I am having gastric bypass surgery at the end of the summer. Surprise!
Nearly ten years ago, I started thinking about this option. I knew people who had it and did very well, some not so well. I noticed surgery wasn't a cure for addiction issues, emotional problems or low self-esteem. I sympathized with the what appeared to be incredibly difficult (and sometimes disgusting) side effects of a stomach (or pouch) the size of a golf ball. Sometimes I agonized with them while they struggled with the same dragons they'd been fighting all their lives.
Obviously, this decision wasn't a cure all. People I knew who were.. well, damaged going in, remained damaged on the other side. Damaged with a pouch instead of a stomach and maybe a smaller ass but still damaged. Someone I know who was an addict before is an addict still, still goes in and out of rehab on a regular basis. He's just an addict with a smaller pant size.
I spent years reading websites like ObesityHelp.com and learning about patient's experiences, insurance company fights, private pay woes, weird side effects.... and amazing sucess stories.
I learned about the Lap Band, the duodenal switch, the Roen-y and everything in between. I had no insurance and we had no money. My ass expanded in destitution.
Things have changed, a lot. I've thought, a lot. I've researched, a lot. "A lot" has just lost it's meaning for me and now looks like alien.

########################################

● The problem
Copy out the full post about deciding on gastric bypass surgery verbatim, from its first line to its last.

● Data provided
########################################

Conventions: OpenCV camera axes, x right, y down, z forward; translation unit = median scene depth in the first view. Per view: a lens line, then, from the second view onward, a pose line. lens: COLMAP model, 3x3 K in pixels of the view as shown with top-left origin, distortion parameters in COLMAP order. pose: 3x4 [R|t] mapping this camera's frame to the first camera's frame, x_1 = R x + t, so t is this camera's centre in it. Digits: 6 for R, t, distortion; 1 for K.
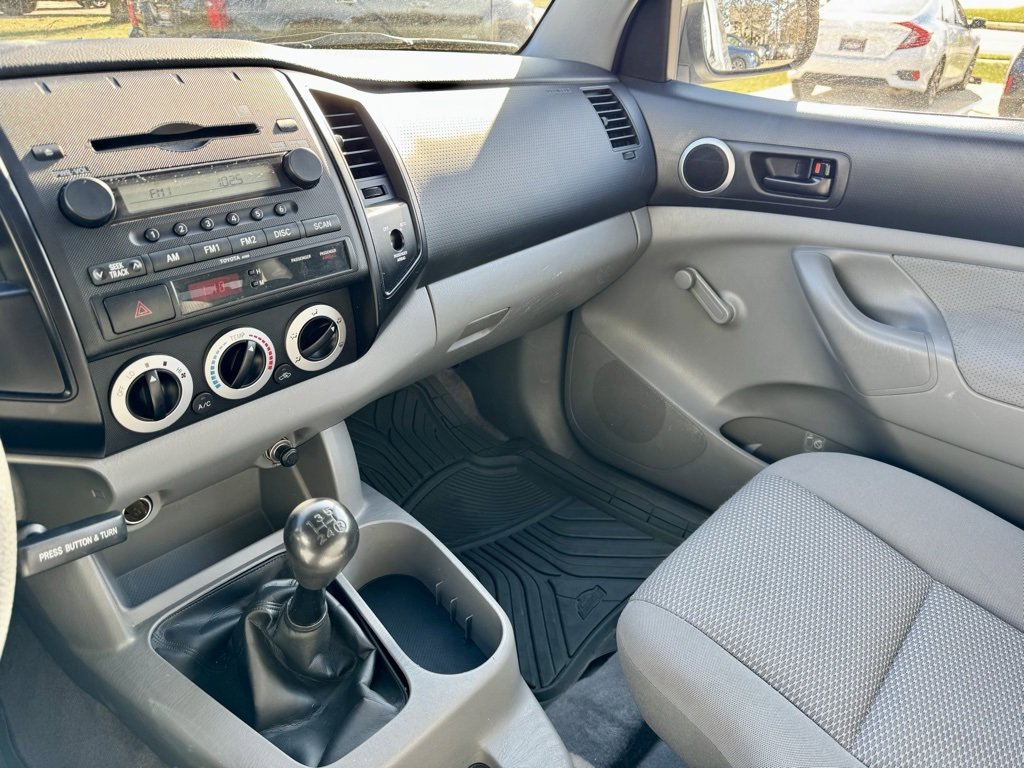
lens RADIAL K [[696.0, 0, 510.3], [0, 696.0, 404.7], [0, 0, 1]] dist [-0.009070, -0.004332]
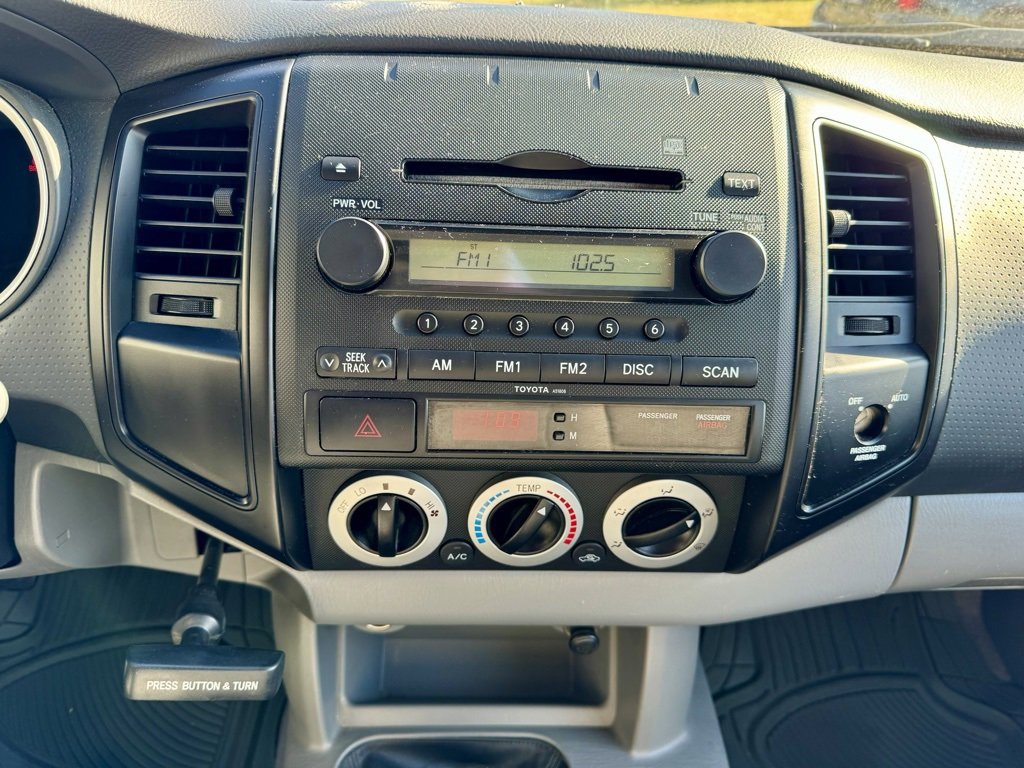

########################################

● Your solution
I am having gastric bypass surgery at the end of the summer. Surprise!
Nearly ten years ago, I started thinking about this option. I knew people who had it and did very well, some not so well. I noticed surgery wasn't a cure for addiction issues, emotional problems or low self-esteem. I sympathized with the what appeared to be incredibly difficult (and sometimes disgusting) side effects of a stomach (or pouch) the size of a golf ball. Sometimes I agonized with them while they struggled with the same dragons they'd been fighting all their lives.
Obviously, this decision wasn't a cure all. People I knew who were.. well, damaged going in, remained damaged on the other side. Damaged with a pouch instead of a stomach and maybe a smaller ass but still damaged. Someone I know who was an addict before is an addict still, still goes in and out of rehab on a regular basis. He's just an addict with a smaller pant size.
I spent years reading websites like ObesityHelp.com and learning about patient's experiences, insurance company fights, private pay woes, weird side effects.... and amazing sucess stories.
I learned about the Lap Band, the duodenal switch, the Roen-y and everything in between. I had no insurance and we had no money. My ass expanded in destitution.
Things have changed, a lot. I've thought, a lot. I've researched, a lot. "A lot" has just lost it's meaning for me and now looks like alien.